- [TEXT UNDER STUDY]
· · · ·

I’ll never forget that wording. I’m not sure if I had been standing or kneeling to that point but very gently and without injury I found myself lying on the floor. I felt like I was being obedient to something that God wanted. But it didn’t seem especially supernatural.
This was back in a time before BankAmericard (now known as VISA) or MasterCharge (now known as MasterCard) so we were traveling paying for things with American Express Traveler’s Checks. I remember at one point placing my hand over my front pocket to verify that they were still there, the way men often reach over a pocket to verify they have their wallet. In other words, I wasn’t off in some distant astral plane. I was calm, awake, aware, rational, and trying to tell God I loved Him while seemingly nonsense syllables were pouring out of my mouth. In other words, maybe this wasn’t such a big deal. Perhaps I was making the whole thing up.
We thanked our uniformed counselor and proceeded to find a motel for the night, returning the next day to watch a broadcast of the show. Because of my interest in television production, I got to watch from the control room, while my friend arranged for an audience seat next to ‘Moose Smith and The 700 Club Band.”
We drove back talking about all types of things, making notes, looking up scriptures, and determined to bring the things we had bottled up back to our friends at our home church in Canada.
Three days later, we would share our story at a large Tuesday night interdenominational Bible study that met in a home. As I was getting ready to leave, the phone rang. It was my friend. He wasn’t going to be there. He had to pack and make travel arrangements as he was leaving in 48 hours for South Africa to do a six-month tour with an international music group that had its roots in Oral Roberts University. He had a call waiting when he got home, and despite being very young, on learning another musician friend was going to do the trip, he had said yes.

· · · ·

Entries from a dataset
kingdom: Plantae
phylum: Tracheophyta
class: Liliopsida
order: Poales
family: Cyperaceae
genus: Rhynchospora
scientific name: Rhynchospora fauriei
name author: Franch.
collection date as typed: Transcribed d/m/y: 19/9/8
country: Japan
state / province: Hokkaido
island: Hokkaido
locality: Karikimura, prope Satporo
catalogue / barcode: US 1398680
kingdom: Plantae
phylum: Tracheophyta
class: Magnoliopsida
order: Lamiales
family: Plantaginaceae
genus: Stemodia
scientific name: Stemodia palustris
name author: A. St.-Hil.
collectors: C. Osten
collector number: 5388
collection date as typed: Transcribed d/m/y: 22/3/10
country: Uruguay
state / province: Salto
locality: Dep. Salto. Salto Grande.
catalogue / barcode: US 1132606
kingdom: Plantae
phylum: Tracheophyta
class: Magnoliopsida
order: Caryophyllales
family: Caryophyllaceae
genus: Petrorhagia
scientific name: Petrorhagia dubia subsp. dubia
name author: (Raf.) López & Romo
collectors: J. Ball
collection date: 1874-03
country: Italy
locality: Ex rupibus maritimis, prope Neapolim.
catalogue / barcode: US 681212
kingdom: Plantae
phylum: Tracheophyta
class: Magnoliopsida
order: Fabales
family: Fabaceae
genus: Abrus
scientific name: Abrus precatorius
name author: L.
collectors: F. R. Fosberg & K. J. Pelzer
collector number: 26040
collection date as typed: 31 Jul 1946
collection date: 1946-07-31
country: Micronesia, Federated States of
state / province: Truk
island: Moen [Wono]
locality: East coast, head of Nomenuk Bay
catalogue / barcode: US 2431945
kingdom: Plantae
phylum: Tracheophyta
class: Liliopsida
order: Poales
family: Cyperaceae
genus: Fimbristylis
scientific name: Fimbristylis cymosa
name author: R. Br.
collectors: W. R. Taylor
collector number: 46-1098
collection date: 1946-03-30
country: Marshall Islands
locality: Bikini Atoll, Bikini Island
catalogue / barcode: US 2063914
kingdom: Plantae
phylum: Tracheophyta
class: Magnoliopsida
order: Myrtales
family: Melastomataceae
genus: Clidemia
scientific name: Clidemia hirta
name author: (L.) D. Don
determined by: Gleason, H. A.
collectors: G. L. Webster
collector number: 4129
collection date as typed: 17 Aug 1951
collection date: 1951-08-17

· · · ·

- [QUESTIONS ON THE MATERIAL]
[A] In the travel account, what did the travelers use to pay for things?
[B] Extend the travel account, picking up after its final sentence.
The entries are separate material and are unrelated to the travel account.

- [ANSWERS PER TASK]
[A] American Express Traveler's Checks.

[B]
So much for bringing change to our home church. Didn’t Jesus send the disciples two-by-two? I thought we were a two but now he was leaving for Africa with another friend, creating a different two. I started to tear up, but remembering all we had learned at the music festival, decided it was better in the long run to rejoice with those who were rejoicing, so I thanked God for this new circumstances and opened my mouth, and some strange syllables came out.
The same syllables.
Up to that point, I would have challenged the validity of my experience in Virginia. This time, the circumstances were different and for me, that three-days-later experience was a confirmation that what I had experienced was not entirely of my own manufacture. I know there are people who read my blog who will want to analyze this and tell me that it was all borne of emotion — there’s a reason it’s taken me nine years to share this story on the blog — but I know the viability of what took place.
…It’s been a long time since I last spoke in tongues, but while I consider myself a post-Charismatic today, I do so recognizing the things I gained from being part of that movement. I am not a cessationist. I believe God is working in the lives of people in unusual and supernatural ways. Aren’t they all just making it up? Some are. But you can’t have a counterfeit $20 bill unless there’s a real $20 bill in existence. There is a genuine experience of worship, obedience and the Holy Spirit that is tied up in this thing called speaking in tongues. I don’t believe it’s the only possible evidence that God is at work in someone’s life, but it’s definitely one of a number of possibilities.